(Votre consigne):
Répondez aux questions suivantes sur l'entretien avec Giulia Grispino ci-dessous :
1. À quel âge a-t-elle commencé à chanter ?
2. Quel métier exerçait son père ?
3. Pour quelle organisation a-t-elle donné sa première performance ?

(Texte fourni):
━━━━━━━━
Le Courrier de Kinshasa : Depuis quand as-tu commencé à chanter ?

Giulia Grispino : Je chante depuis l'âge de 6 ans dans les chorales classiques principalement. La musique n'était pas vraiment un choix pour moi, c'était vraiment une mission que j'ai canalisée comme un moyen de m'exprimer dans un environnement où la langue représente une frontière entre les gens et la spiritualité, ou plus simplement la connexion avec notre soi intérieur. Actuellement, j’effectue ma dernière année de "Musical Directing et Professional Performance "au London College of Creative Media ", qui est situé au cœur de la ville, London Bridge, et je prévois de lancer bientôt mon premier EP. Je n'ai jamais vraiment étudié la musique jusqu'en 2015, quand j'ai commencé mes études à Londres. Cependant, j'ai grandi entourée de musique et de musiciens dès mon plus jeune âge. Mon père était un compositeur lui-même, certains de mes amis les plus proches ont étudié dans des conservatoires et j'ai participé à de nombreux évènements liés à la musique, grâce à mon intérêt pour les projets de chorale. Aussi loin que ma famille peut se rappeler, je chantais tout le temps et passais la plupart de mes journées à griffonner dans la maison avec ma sœur et mes cousins. C'est la base de ma formation musicale. J'ai commencé ma carrière musicale professionnelle en 2015, ici à Londres. Je me souviens très bien de ma première performance. C'était pour une organisation appelée "Brainchild" qui diffuse les jeunes talents et teste de nouveaux projets créatifs. C'était pour moi une formidable porte d'entrée de grandes opportunités, qui m'ont amenée à collaborer avec d'incroyables institutions et jeunes artistes dans et hors de la scène de Londres.
━━━━━━━━
(Données fournies):
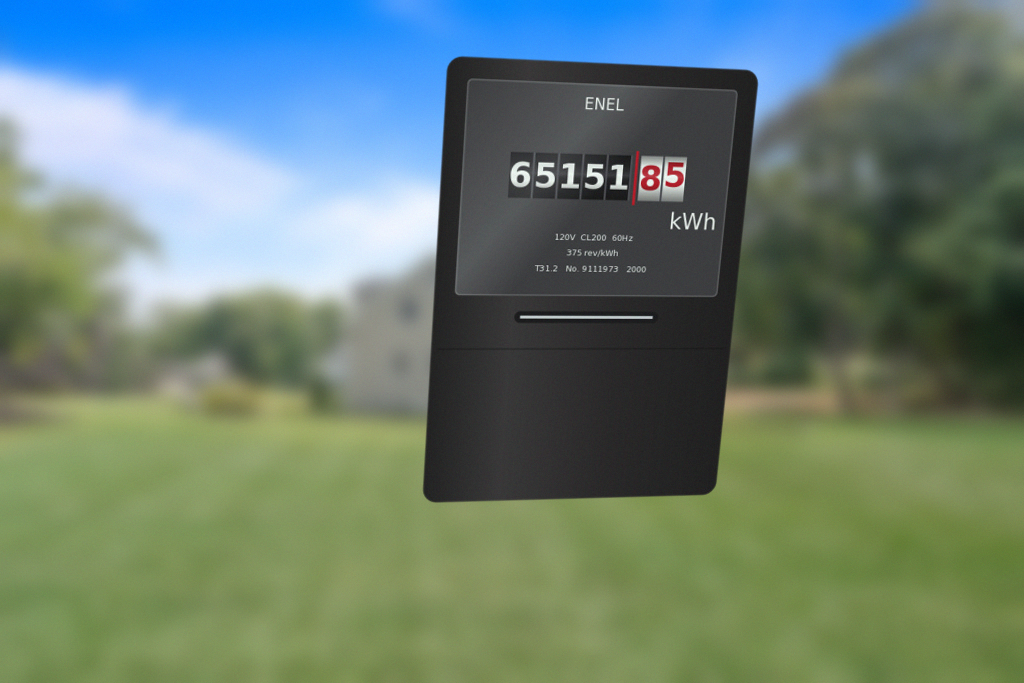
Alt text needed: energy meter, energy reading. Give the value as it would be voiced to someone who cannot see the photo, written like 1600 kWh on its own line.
65151.85 kWh
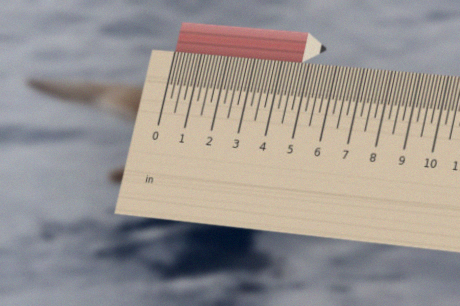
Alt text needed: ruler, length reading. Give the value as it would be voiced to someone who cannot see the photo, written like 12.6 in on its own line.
5.5 in
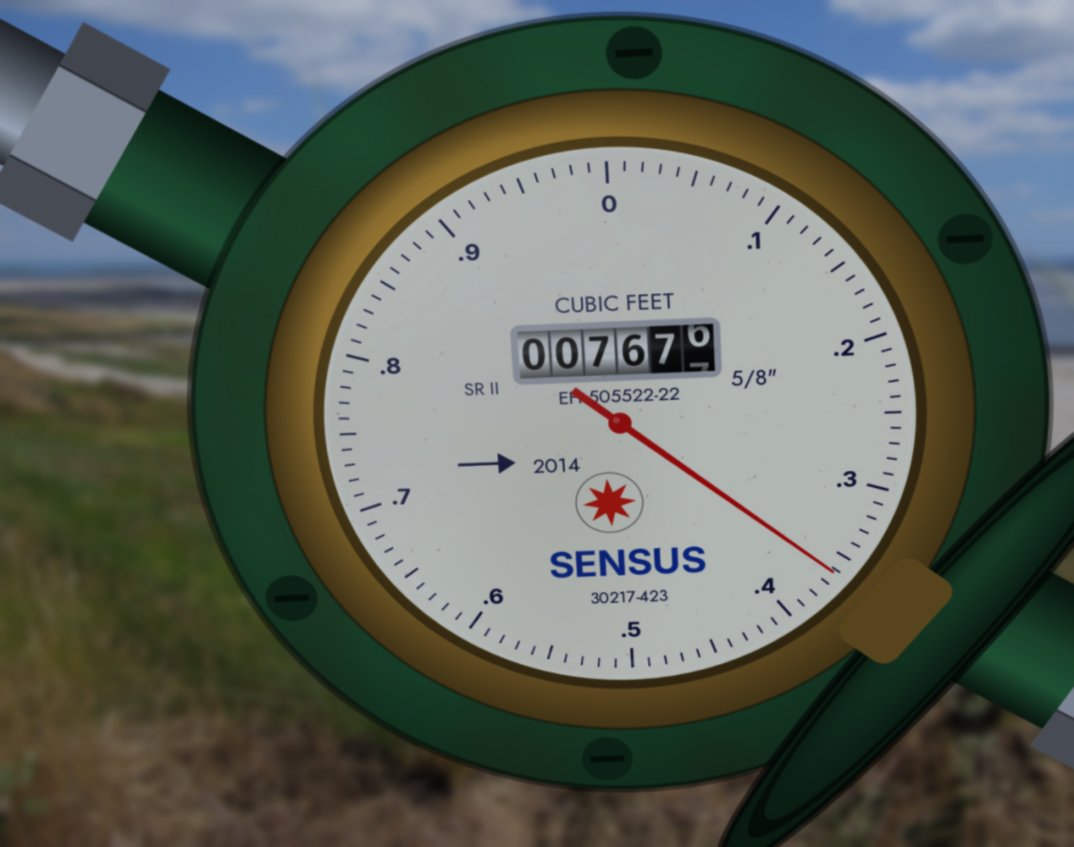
━━━━━━━━
(Réponse):
1. À l'âge de 6 ans.
2. Il était compositeur.
3. Pour l'organisation « Brainchild ».